I find that karate-do has helped me at my schoolwork. It is a lot easier to concentrate at your work after you have trained for a couple of hours, your concentration is at its peak. Listening, too is a lot easier after you learn to stand for three hours and listen to your Shihan. When my teacher starts talking, and it becomes boring, I try to imagine I am at karate training and I am listening to my instructor. I find that it is easier to listen and concentrate when I think of things like that.

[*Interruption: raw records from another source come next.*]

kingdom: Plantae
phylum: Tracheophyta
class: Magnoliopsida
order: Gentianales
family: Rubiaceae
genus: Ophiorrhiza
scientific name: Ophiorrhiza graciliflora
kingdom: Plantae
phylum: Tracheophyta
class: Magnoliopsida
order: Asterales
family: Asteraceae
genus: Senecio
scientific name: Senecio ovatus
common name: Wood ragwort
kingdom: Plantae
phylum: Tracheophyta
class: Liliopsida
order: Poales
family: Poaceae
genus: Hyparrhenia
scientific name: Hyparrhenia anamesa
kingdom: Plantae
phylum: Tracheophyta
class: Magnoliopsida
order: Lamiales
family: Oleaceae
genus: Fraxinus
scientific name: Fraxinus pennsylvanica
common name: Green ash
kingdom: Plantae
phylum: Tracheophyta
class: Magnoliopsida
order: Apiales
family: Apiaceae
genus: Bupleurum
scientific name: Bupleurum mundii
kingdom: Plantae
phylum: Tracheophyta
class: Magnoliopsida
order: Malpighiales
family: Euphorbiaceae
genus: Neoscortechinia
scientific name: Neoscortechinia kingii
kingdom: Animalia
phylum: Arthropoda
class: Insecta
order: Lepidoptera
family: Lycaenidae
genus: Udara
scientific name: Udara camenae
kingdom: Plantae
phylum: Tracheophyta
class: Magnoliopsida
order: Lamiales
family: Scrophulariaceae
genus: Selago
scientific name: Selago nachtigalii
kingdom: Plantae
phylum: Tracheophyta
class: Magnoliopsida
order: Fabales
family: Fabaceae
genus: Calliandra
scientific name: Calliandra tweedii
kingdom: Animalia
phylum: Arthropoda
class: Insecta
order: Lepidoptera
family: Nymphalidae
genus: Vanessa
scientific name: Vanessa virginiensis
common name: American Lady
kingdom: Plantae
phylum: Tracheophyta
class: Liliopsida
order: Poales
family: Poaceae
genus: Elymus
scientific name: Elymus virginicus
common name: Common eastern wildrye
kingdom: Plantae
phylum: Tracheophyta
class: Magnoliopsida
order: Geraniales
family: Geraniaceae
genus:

Lately, there have been many fights at school. I could have easily been involved in some of them. When some boy tries to start a fight with me, I try to use my zanchin, my inner spirit to wear them down. I do this by looking into their eyes, and staring straight through them. Usually, other boys cannot accept eye-contact and look away and back-down from the fight. When you know that you are not weak, and can stand up for yourself, you become a lot more confident during unwanted confrontations.

Karate-do too, can be a great asset in life in general. By studying karate, I find that I am able to stay a lot fitter than most people. When physical testing time comes around at school, I am always sure that I will pass the test with flying colours. My endurance in events like the Marathon run and cross-country running events is also A-1. I am able to control my breathing and this is a great asset when you know you have a lot of distance to cover. My flexibility, although it could be better, is very good compared with other people of my age. By doing karate and having dinner with my Shihan, I am beginning to understand that there is more to food and vitamins then a Big Mac! I know how important vegetables are to your system and what food is not good for you.

Karate-do means a lot to me, and has ever since the day I began. It means more than just going to class and kicking the air, it is a way of life.

By Lincoln McConnell-Brown, 26th March 1990

Lincoln McConnell-Brown began training at karatedo on 15th February, 1982, at age 7 years. He was graded to Shodan on 25th February, 1990, aged 16 years. He was graded to Nidan on 16th January, 1995, and to Sandan on 12th January, 1998 and Yondan on 13th January 2003. He was awarded Godan on 4th October 2014.